WHAT THE TASK ASKS ->
Copy each entry below exactly as it appears.

INPUT DATA ->
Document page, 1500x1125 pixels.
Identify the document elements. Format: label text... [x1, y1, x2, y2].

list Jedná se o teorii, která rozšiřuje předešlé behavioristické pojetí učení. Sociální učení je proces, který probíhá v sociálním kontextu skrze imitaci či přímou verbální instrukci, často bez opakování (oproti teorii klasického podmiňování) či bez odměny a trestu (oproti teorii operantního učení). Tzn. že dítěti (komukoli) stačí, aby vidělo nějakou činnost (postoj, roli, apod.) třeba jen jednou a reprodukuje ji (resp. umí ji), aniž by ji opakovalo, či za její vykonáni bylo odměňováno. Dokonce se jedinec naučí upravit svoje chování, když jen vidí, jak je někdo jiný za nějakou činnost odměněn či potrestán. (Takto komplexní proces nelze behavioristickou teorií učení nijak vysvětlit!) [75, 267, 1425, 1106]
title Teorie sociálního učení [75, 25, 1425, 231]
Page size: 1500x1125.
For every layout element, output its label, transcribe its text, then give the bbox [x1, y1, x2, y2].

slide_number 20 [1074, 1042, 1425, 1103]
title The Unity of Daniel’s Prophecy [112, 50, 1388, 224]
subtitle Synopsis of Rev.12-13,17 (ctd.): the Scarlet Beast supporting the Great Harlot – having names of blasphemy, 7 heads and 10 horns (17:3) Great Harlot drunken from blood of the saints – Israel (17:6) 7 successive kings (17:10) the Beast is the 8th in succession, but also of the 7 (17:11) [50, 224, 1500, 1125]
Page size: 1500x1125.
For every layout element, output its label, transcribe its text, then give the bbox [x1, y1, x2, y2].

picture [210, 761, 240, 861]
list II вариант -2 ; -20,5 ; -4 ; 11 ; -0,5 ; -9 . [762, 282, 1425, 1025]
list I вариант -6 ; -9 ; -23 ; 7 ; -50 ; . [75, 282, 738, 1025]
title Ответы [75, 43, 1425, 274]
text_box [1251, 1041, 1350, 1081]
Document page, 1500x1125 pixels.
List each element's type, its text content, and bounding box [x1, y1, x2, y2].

FINAL ANSWER ->
Document page, 1500x1125 pixels.
Identify the document elements. Format: label text... [x1, y1, x2, y2].

list Jedná se o teorii, která rozšiřuje předešlé behavioristické pojetí učení. Sociální učení je proces, který probíhá v sociálním kontextu skrze imitaci či přímou verbální instrukci, často bez opakování (oproti teorii klasického podmiňování) či bez odměny a trestu (oproti teorii operantního učení). Tzn. že dítěti (komukoli) stačí, aby vidělo nějakou činnost (postoj, roli, apod.) třeba jen jednou a reprodukuje ji (resp. umí ji), aniž by ji opakovalo, či za její vykonáni bylo odměňováno. Dokonce se jedinec naučí upravit svoje chování, když jen vidí, jak je někdo jiný za nějakou činnost odměněn či potrestán. (Takto komplexní proces nelze behavioristickou teorií učení nijak vysvětlit!) [75, 267, 1425, 1106]
title Teorie sociálního učení [75, 25, 1425, 231]
Page size: 1500x1125.
For every layout element, output its label, transcribe its text, then give the bbox [x1, y1, x2, y2].

slide_number 20 [1074, 1042, 1425, 1103]
title The Unity of Daniel’s Prophecy [112, 50, 1388, 224]
subtitle Synopsis of Rev.12-13,17 (ctd.): the Scarlet Beast supporting the Great Harlot – having names of blasphemy, 7 heads and 10 horns (17:3) Great Harlot drunken from blood of the saints – Israel (17:6) 7 successive kings (17:10) the Beast is the 8th in succession, but also of the 7 (17:11) [50, 224, 1500, 1125]
Page size: 1500x1125.
For every layout element, output its label, transcribe its text, then give the bbox [x1, y1, x2, y2].

picture [210, 761, 240, 861]
list II вариант -2 ; -20,5 ; -4 ; 11 ; -0,5 ; -9 . [762, 282, 1425, 1025]
list I вариант -6 ; -9 ; -23 ; 7 ; -50 ; . [75, 282, 738, 1025]
title Ответы [75, 43, 1425, 274]
text_box [1251, 1041, 1350, 1081]
Document page, 1500x1125 pixels.
List each element's type, its text content, and bounding box [x1, y1, x2, y2].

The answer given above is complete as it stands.